▶ GIVEN REQUEST
Enter each line of the listing below into a Markdown table with the columns No. and Line, numbering the rows in order and leaving out any blank lines.

++++++

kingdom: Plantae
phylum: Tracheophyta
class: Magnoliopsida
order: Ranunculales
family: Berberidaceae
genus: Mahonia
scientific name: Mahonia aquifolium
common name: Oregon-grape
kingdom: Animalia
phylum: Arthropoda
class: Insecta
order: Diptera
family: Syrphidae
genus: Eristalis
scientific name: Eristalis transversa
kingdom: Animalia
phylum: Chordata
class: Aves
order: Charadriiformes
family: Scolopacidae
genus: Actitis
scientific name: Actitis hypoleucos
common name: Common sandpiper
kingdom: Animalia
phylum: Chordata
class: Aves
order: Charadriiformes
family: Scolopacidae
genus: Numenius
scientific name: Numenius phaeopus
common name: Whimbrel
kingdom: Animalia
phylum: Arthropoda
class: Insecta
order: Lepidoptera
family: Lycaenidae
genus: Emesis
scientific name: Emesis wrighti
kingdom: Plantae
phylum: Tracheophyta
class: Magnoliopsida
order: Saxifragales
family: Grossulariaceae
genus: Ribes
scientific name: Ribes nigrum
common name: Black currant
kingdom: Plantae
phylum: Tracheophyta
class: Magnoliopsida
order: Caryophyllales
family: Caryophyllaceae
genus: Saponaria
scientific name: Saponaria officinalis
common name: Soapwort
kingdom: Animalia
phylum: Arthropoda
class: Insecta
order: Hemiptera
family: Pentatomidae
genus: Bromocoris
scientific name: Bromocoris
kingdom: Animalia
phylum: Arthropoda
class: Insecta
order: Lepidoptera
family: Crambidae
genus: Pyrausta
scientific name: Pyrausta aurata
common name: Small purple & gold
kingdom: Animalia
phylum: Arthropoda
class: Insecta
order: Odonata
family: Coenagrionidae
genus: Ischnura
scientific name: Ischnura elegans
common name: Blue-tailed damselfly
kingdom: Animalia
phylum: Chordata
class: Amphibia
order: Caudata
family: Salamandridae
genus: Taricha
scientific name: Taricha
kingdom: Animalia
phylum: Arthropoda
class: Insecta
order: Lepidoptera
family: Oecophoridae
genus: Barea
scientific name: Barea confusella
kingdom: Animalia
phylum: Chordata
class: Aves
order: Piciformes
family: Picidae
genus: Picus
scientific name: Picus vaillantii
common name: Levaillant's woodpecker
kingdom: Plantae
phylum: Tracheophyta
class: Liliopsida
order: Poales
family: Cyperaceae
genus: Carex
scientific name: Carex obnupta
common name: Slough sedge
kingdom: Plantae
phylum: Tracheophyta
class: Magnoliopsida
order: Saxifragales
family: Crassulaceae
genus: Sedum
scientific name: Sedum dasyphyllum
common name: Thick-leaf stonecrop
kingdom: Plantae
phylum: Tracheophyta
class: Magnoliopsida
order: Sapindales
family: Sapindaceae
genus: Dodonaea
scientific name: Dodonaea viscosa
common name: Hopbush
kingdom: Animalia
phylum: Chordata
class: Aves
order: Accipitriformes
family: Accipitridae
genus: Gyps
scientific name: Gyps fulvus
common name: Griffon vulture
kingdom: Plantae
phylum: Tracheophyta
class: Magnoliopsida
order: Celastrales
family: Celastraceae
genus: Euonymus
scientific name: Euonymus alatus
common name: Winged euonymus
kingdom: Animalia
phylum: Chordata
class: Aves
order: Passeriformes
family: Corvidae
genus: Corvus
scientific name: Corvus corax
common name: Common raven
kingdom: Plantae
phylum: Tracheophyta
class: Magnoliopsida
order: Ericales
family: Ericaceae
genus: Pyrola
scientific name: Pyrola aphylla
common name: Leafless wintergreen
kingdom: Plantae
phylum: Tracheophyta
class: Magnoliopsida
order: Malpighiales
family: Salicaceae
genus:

++++++

▶ REPLY
| No. | Line |
|---|---|
| 1 | kingdom: Plantae |
| 2 | phylum: Tracheophyta |
| 3 | class: Magnoliopsida |
| 4 | order: Ranunculales |
| 5 | family: Berberidaceae |
| 6 | genus: Mahonia |
| 7 | scientific name: Mahonia aquifolium |
| 8 | common name: Oregon-grape |
| 9 | kingdom: Animalia |
| 10 | phylum: Arthropoda |
| 11 | class: Insecta |
| 12 | order: Diptera |
| 13 | family: Syrphidae |
| 14 | genus: Eristalis |
| 15 | scientific name: Eristalis transversa |
| 16 | kingdom: Animalia |
| 17 | phylum: Chordata |
| 18 | class: Aves |
| 19 | order: Charadriiformes |
| 20 | family: Scolopacidae |
| 21 | genus: Actitis |
| 22 | scientific name: Actitis hypoleucos |
| 23 | common name: Common sandpiper |
| 24 | kingdom: Animalia |
| 25 | phylum: Chordata |
| 26 | class: Aves |
| 27 | order: Charadriiformes |
| 28 | family: Scolopacidae |
| 29 | genus: Numenius |
| 30 | scientific name: Numenius phaeopus |
| 31 | common name: Whimbrel |
| 32 | kingdom: Animalia |
| 33 | phylum: Arthropoda |
| 34 | class: Insecta |
| 35 | order: Lepidoptera |
| 36 | family: Lycaenidae |
| 37 | genus: Emesis |
| 38 | scientific name: Emesis wrighti |
| 39 | kingdom: Plantae |
| 40 | phylum: Tracheophyta |
| 41 | class: Magnoliopsida |
| 42 | order: Saxifragales |
| 43 | family: Grossulariaceae |
| 44 | genus: Ribes |
| 45 | scientific name: Ribes nigrum |
| 46 | common name: Black currant |
| 47 | kingdom: Plantae |
| 48 | phylum: Tracheophyta |
| 49 | class: Magnoliopsida |
| 50 | order: Caryophyllales |
| 51 | family: Caryophyllaceae |
| 52 | genus: Saponaria |
| 53 | scientific name: Saponaria officinalis |
| 54 | common name: Soapwort |
| 55 | kingdom: Animalia |
| 56 | phylum: Arthropoda |
| 57 | class: Insecta |
| 58 | order: Hemiptera |
| 59 | family: Pentatomidae |
| 60 | genus: Bromocoris |
| 61 | scientific name: Bromocoris |
| 62 | kingdom: Animalia |
| 63 | phylum: Arthropoda |
| 64 | class: Insecta |
| 65 | order: Lepidoptera |
| 66 | family: Crambidae |
| 67 | genus: Pyrausta |
| 68 | scientific name: Pyrausta aurata |
| 69 | common name: Small purple & gold |
| 70 | kingdom: Animalia |
| 71 | phylum: Arthropoda |
| 72 | class: Insecta |
| 73 | order: Odonata |
| 74 | family: Coenagrionidae |
| 75 | genus: Ischnura |
| 76 | scientific name: Ischnura elegans |
| 77 | common name: Blue-tailed damselfly |
| 78 | kingdom: Animalia |
| 79 | phylum: Chordata |
| 80 | class: Amphibia |
| 81 | order: Caudata |
| 82 | family: Salamandridae |
| 83 | genus: Taricha |
| 84 | scientific name: Taricha |
| 85 | kingdom: Animalia |
| 86 | phylum: Arthropoda |
| 87 | class: Insecta |
| 88 | order: Lepidoptera |
| 89 | family: Oecophoridae |
| 90 | genus: Barea |
| 91 | scientific name: Barea confusella |
| 92 | kingdom: Animalia |
| 93 | phylum: Chordata |
| 94 | class: Aves |
| 95 | order: Piciformes |
| 96 | family: Picidae |
| 97 | genus: Picus |
| 98 | scientific name: Picus vaillantii |
| 99 | common name: Levaillant's woodpecker |
| 100 | kingdom: Plantae |
| 101 | phylum: Tracheophyta |
| 102 | class: Liliopsida |
| 103 | order: Poales |
| 104 | family: Cyperaceae |
| 105 | genus: Carex |
| 106 | scientific name: Carex obnupta |
| 107 | common name: Slough sedge |
| 108 | kingdom: Plantae |
| 109 | phylum: Tracheophyta |
| 110 | class: Magnoliopsida |
| 111 | order: Saxifragales |
| 112 | family: Crassulaceae |
| 113 | genus: Sedum |
| 114 | scientific name: Sedum dasyphyllum |
| 115 | common name: Thick-leaf stonecrop |
| 116 | kingdom: Plantae |
| 117 | phylum: Tracheophyta |
| 118 | class: Magnoliopsida |
| 119 | order: Sapindales |
| 120 | family: Sapindaceae |
| 121 | genus: Dodonaea |
| 122 | scientific name: Dodonaea viscosa |
| 123 | common name: Hopbush |
| 124 | kingdom: Animalia |
| 125 | phylum: Chordata |
| 126 | class: Aves |
| 127 | order: Accipitriformes |
| 128 | family: Accipitridae |
| 129 | genus: Gyps |
| 130 | scientific name: Gyps fulvus |
| 131 | common name: Griffon vulture |
| 132 | kingdom: Plantae |
| 133 | phylum: Tracheophyta |
| 134 | class: Magnoliopsida |
| 135 | order: Celastrales |
| 136 | family: Celastraceae |
| 137 | genus: Euonymus |
| 138 | scientific name: Euonymus alatus |
| 139 | common name: Winged euonymus |
| 140 | kingdom: Animalia |
| 141 | phylum: Chordata |
| 142 | class: Aves |
| 143 | order: Passeriformes |
| 144 | family: Corvidae |
| 145 | genus: Corvus |
| 146 | scientific name: Corvus corax |
| 147 | common name: Common raven |
| 148 | kingdom: Plantae |
| 149 | phylum: Tracheophyta |
| 150 | class: Magnoliopsida |
| 151 | order: Ericales |
| 152 | family: Ericaceae |
| 153 | genus: Pyrola |
| 154 | scientific name: Pyrola aphylla |
| 155 | common name: Leafless wintergreen |
| 156 | kingdom: Plantae |
| 157 | phylum: Tracheophyta |
| 158 | class: Magnoliopsida |
| 159 | order: Malpighiales |
| 160 | family: Salicaceae |
| 161 | genus: |